→ Problem to solve: The entries below contain a stretch that opens with the line containing "translated_words_percent, basque: 100 -> 43.9" and closes with the line containing "translated_chars_percent, italian: 40 -> 100"; set down that stretch exactly, both ends included, and nothing else.

→ Information provided:
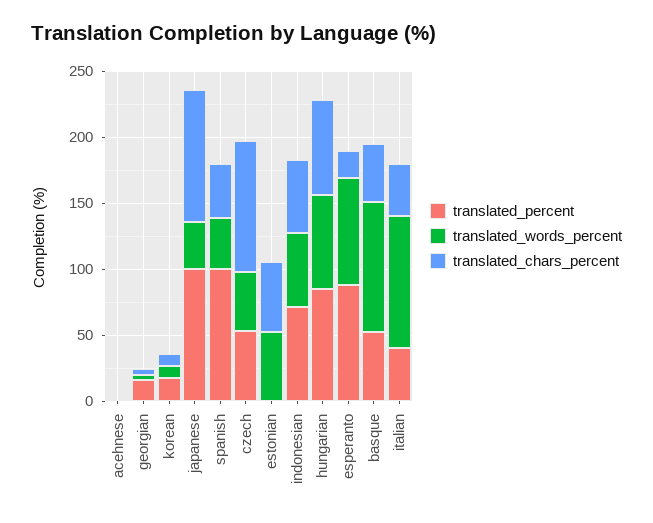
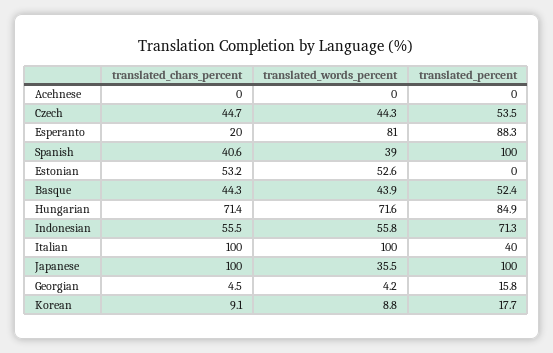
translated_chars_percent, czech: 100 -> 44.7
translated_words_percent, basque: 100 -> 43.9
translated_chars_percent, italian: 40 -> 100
==
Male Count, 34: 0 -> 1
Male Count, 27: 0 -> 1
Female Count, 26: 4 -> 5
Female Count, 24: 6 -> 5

→ Result for this exercise:
translated_words_percent, basque: 100 -> 43.9
translated_chars_percent, italian: 40 -> 100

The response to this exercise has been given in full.